Gagarin Quartets, Modulus String Quartet, Brunel Museum review - a multimedia journey into space | reviews, news & interviews
Gagarin Quartets, Modulus String Quartet, Brunel Museum review - a multimedia journey into space
Gagarin Quartets, Modulus String Quartet, Brunel Museum review - a multimedia journey into space
Enjoyable music in an intriguing venue doesn’t quite connect with its subject

London concert life is infinitely varied, especially if you dig below the surface. So after spending Tuesday evening in the lofty Royal Albert Hall, on Wednesday I was 16 metres below ground, in the tunnel shaft of the Brunel Museum in Rotherhithe for a multi-media event celebrating Yuri Gagarin’s flight into space, 62 years ago to the day.
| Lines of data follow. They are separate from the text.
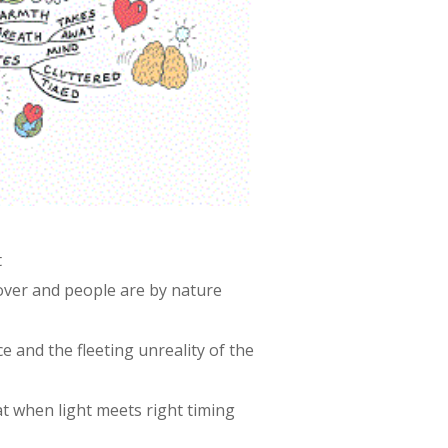
t
 over and people are by nature
e and the fleeting unreality of the
t when light meets right timing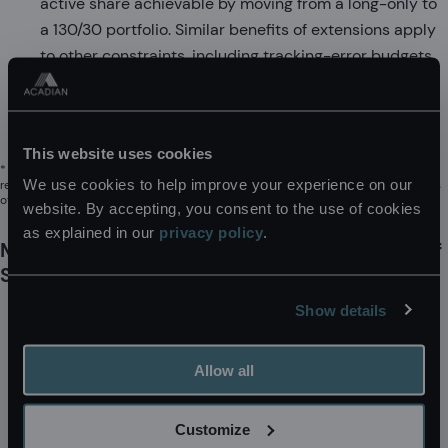
active share achievable by moving from a long-only to
a 130/30 portfolio. Similar benefits of extensions apply
to other constraints, including tracking-error budgets.
As market concentration increases, the flexibility
provided by extension strategies can become
increasingly valuable.
This website uses cookies
* The reference to this company should not be interpreted as
We use cookies to help improve your experience on our
recommendations to buy or sell specific securities. Acadian and/or the authors
of this paper may hold positions in securities associated with it.
website. By accepting, you consent to the use of cookies
as explained in our
privacy policy
.
MSCI EM Index: Historical Effective Number of
Stocks
Show details
Allow all
Customize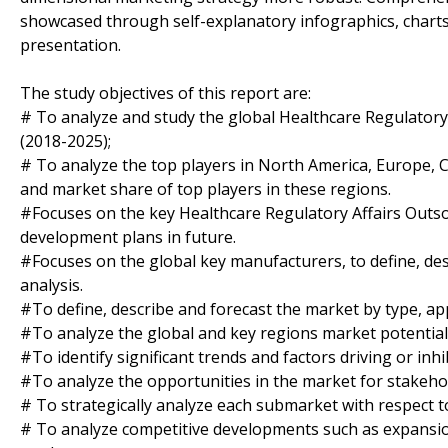
showcased through self-explanatory infographics, charts
presentation.
The study objectives of this report are:
# To analyze and study the global Healthcare Regulatory 
(2018-2025);
# To analyze the top players in North America, Europe, Ch
and market share of top players in these regions.
#Focuses on the key Healthcare Regulatory Affairs Outsou
development plans in future.
#Focuses on the global key manufacturers, to define, d
analysis.
#To define, describe and forecast the market by type, app
#To analyze the global and key regions market potential 
#To identify significant trends and factors driving or inh
#To analyze the opportunities in the market for stakeho
# To strategically analyze each submarket with respect t
# To analyze competitive developments such as expansio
The Brunel Museum and the Royal Albert Hall represent two sides of Victorian London: the celebration of high culture and of engineering and “progress”. And although it has none of the elaborate decoration and fine boxes, the Thames Tunnel is an extraordinary achievement: the world’s first tunnel created under a navigable river. It was Isambard Kingdom Brunel’s first big project, working with his father Marc, and for a while it gave London pedestrians the opportunity to walk below the Thames. Later converted into a railway tunnel, the shaft that was the entrance is now a performance space, circular, still blackened by train-soot, but actually offering a pretty good acoustic.
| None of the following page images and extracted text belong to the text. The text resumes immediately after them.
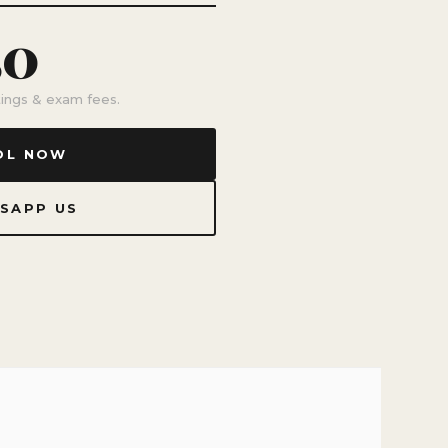
50
stings & exam fees.
OL NOW
SAPP US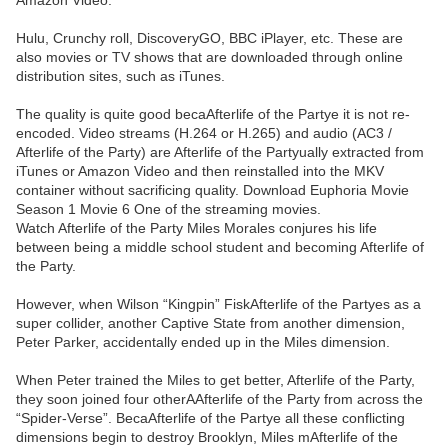
Amazon Video.
Hulu, Crunchy roll, DiscoveryGO, BBC iPlayer, etc. These are
also movies or TV shows that are downloaded through online
distribution sites, such as iTunes.
The quality is quite good becaAfterlife of the Partye it is not re-
encoded. Video streams (H.264 or H.265) and audio (AC3 /
Afterlife of the Party) are Afterlife of the Partyually extracted from
iTunes or Amazon Video and then reinstalled into the MKV
container without sacrificing quality. Download Euphoria Movie
Season 1 Movie 6 One of the streaming movies.
Watch Afterlife of the Party Miles Morales conjures his life
between being a middle school student and becoming Afterlife of
the Party.
However, when Wilson “Kingpin” FiskAfterlife of the Partyes as a
super collider, another Captive State from another dimension,
Peter Parker, accidentally ended up in the Miles dimension.
When Peter trained the Miles to get better, Afterlife of the Party,
they soon joined four otherAAfterlife of the Party from across the
“Spider-Verse”. BecaAfterlife of the Partye all these conflicting
dimensions begin to destroy Brooklyn, Miles mAfterlife of the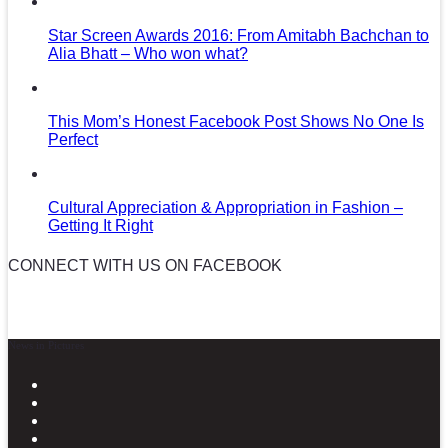
Star Screen Awards 2016: From Amitabh Bachchan to
Alia Bhatt – Who won what?
This Mom’s Honest Facebook Post Shows No One Is
Perfect
Cultural Appreciation & Appropriation in Fashion –
Getting It Right
CONNECT WITH US ON FACEBOOK
News in Pictures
The Gagarin Quartets are 12 movements for string quartet, depicting Gagarin’s 108-minute journey, accompanied by animated projections on the tunnel wall and interspersed with soundscapes, which more or less abstractly interpreted the flight. These interludes, made by Nicholas de Carlo, who also wrote the music, worked well in the resonant space – but I might have welcomed more interaction between them and the live musicians, rather than just a simple alternation.
The music itself was what used to be called “systems music”, although that term has dropped out of fashion. It is minimalist in the vein of Michael Nyman or Max Richter, although a bit more harmonically adventurous than those composers tend to be. It had the same chugging rhythms, deftly layered textures and a good sense of pacing. If I had listened to them without knowing the context I don’t think I would have thought of Gagarin, or of space travel. There wasn’t much that suggested either the emptiness of space, or of Gagarin’s own experience of anxiety and adrenaline.
The visual projections, by Johnathan Goddard and Julian Bigg, were often equally distanced from the subject. There were animated lines depicting cityscapes, or geometric shapes emerging and being coloured, then suddenly a hint of spaceship – and one episode that seemed to represent a migraine attack. All enjoyable in itself, and complementing the music intriguingly, but somehow divorced from Gagarin’s groundbreaking flight. In some ways, the music connected more with the sophisticated engineering of the tunnel, and the mechanical movement of the trains that go through it to this day, than to the world of space travel.
The playing by the Modulus Quartet was excellent. They were subtly amplified, allowing them to explore a range of sounds, always with a very keen sense of rhythm – strongly articulated by cellist Nick Allen – and a very tight ensemble.